| Your objective |
Carry on the Granville raid article below, starting right after its final sentence.

| Source passage |
# # #

- Granville raid: Part of World War II
| Date | 8–9 March 1945 |
| Location | Granville, Manche, France48°50′15″N 1°35′38″W﻿ / ﻿48.837401°N 1.593931°W |
| Result | German victory |

Belligerents
- United States; United Kingdom; France;: Germany

Commanders and leaders
- Percy Sandel; Roger Lightoller †;: Friedrich Hüffmeier; Carl-Friedrich Mohr;

Strength
- Unknown: 6 minesweepers; 3 armed barges; 3 motor launches; 1 tug;

Casualties and losses
- 1 minesweeper heavily damaged; 4 freighters damaged; 1 collier captured; 22 killed; 30 captured;: 1 minesweeper scuttled; 1 missing; 6 wounded;

= Granville raid =

German raid on Granville, France, March 1945

The Granville raid occurred on the night of 8–9 March 1945 when a German raiding force from the Channel Islands landed in France and brought back supplies, Allied prisoners and former German prisoners of war to their base.

==History==
===Background===
During the Second World War, Granville, Manche, France was the site of a prisoner of war camp. In December 1944, four German paratroopers and a naval cadet escaped from the camp and captured a US Navy LCVP, in which they made their way to the German occupied Channel Islands. There they relayed substantial intelligence on the Allies' disposition in the Granville area, including the fact that several ships were in the harbour discharging coal, which was in short supply in the Channel Islands, and the location of US troops. (The former POWs were killed on 25 December, while returning to Germany in a transport plane that was shot down by an Allied night fighter near Bastogne. Also killed in the transport was Korvettenkapitän Fritz Breithaupt, a recipient of the Knight's Cross of the Iron Cross with Oak Leaves and commander of Minensuchflottille 24 [Mine Sweeping Flotilla 24].)

# # #

| Source excerpt |
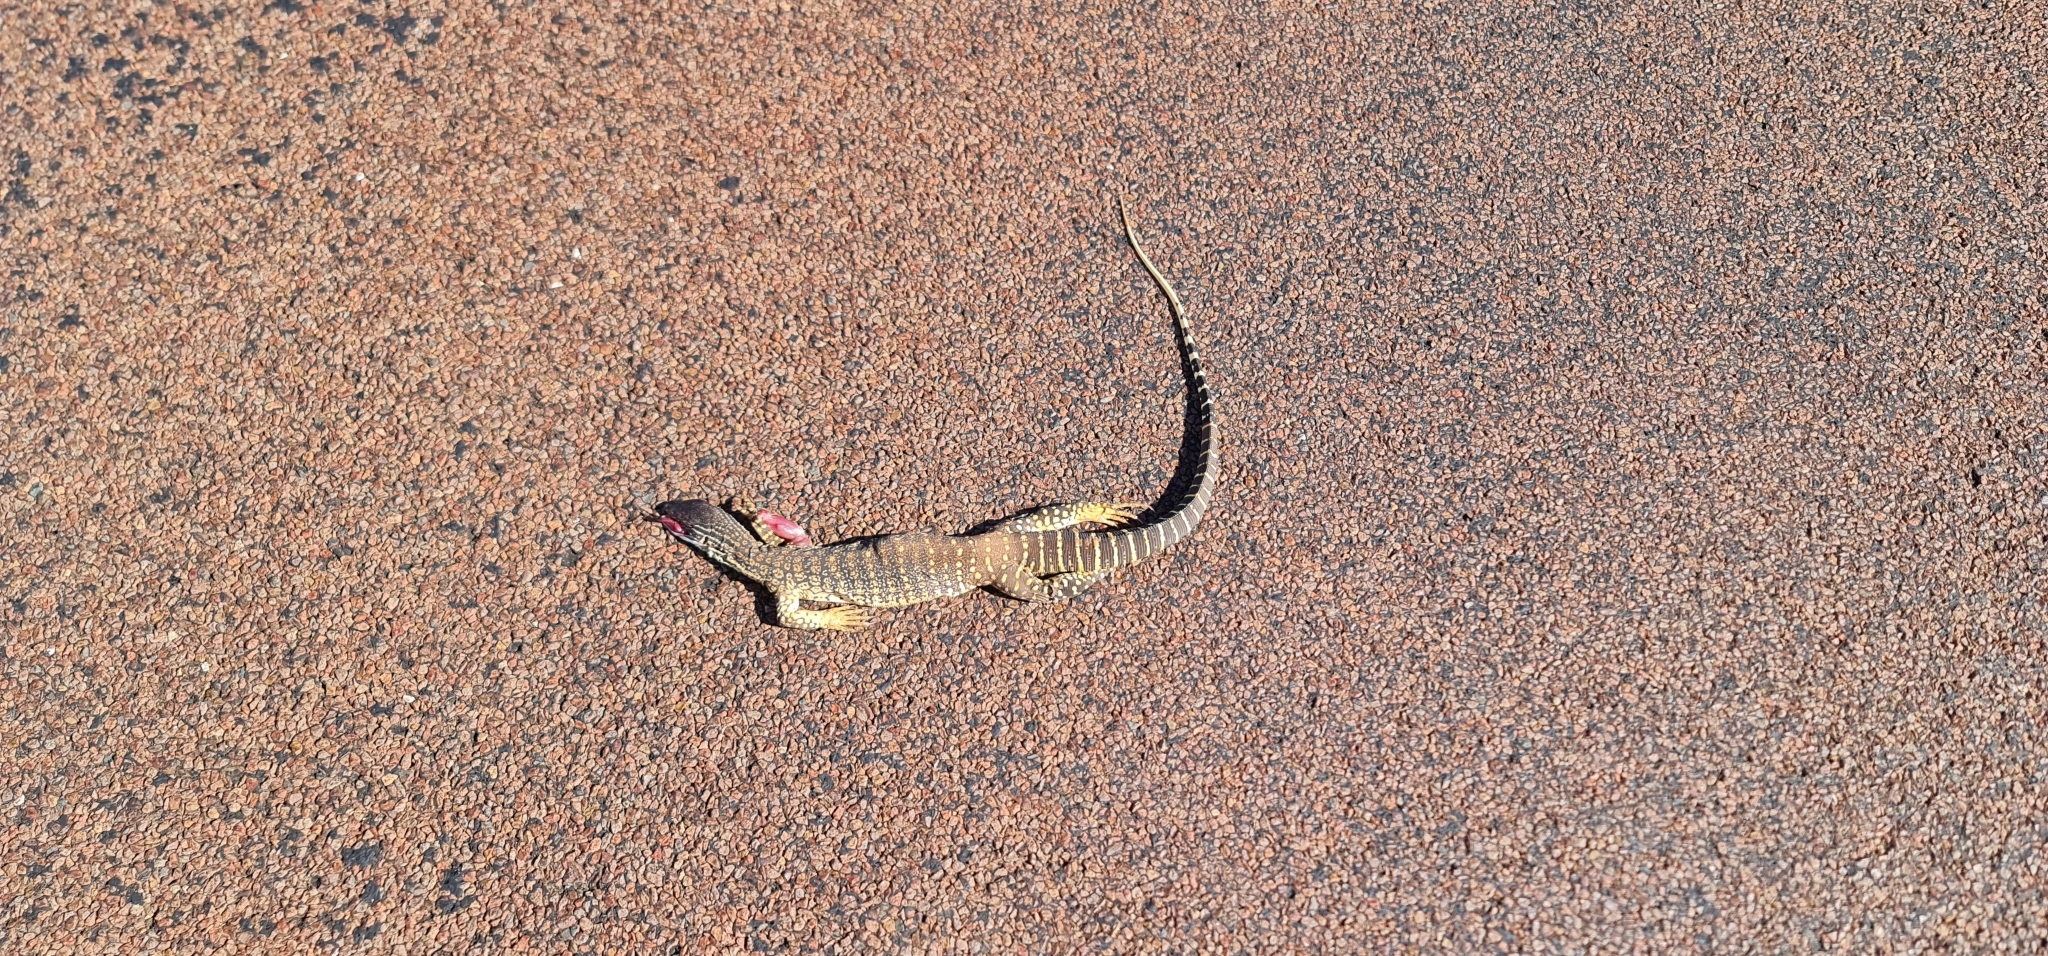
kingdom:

# # #

| Written answer |
The new garrison commander of the Channel Islands, Vizeadmiral Friedrich Hüffmeier, a former captain of the German battleship Scharnhorst, used the intelligence to plan a raid against the Allies to restore morale to his garrison and obtain needed supplies.

On the night of 6–7 February 1945, a first attempt was aborted, due to a combination of bad weather and the detection of an escorting Schnellboot ("E-boat"), by US Navy submarine chaser USS PC-552.

===Raid===
The raid, led by Kapitänleutnant Carl-Friedrich Mohr, was carried out on the night of 8–9 March. Hüffmeier's raiding force comprised four large M class minesweepers (M-412, M-432, M-442, M-459), three armed barges (artillery lighters) carrying 8.8 cm guns, three fast motor launches, two small R type minesweepers, and a seagoing tug.

As the Germans had received intelligence regarding the identification signals needed to enter the harbour, they were initially able to land unopposed. They damaged the harbour locks and started fires on shore.
The Germans mined the British-registered merchant freighters Kyle Castle, Nephrite, Parkwood and the Norwegian freighter Heien. The master of the Kyle Castle, William Callum Fraser, M.B.E. was killed while resisting the Germans, although an officer named Richard Reed remained hidden on the vessel with a shipmate until after the Germans left.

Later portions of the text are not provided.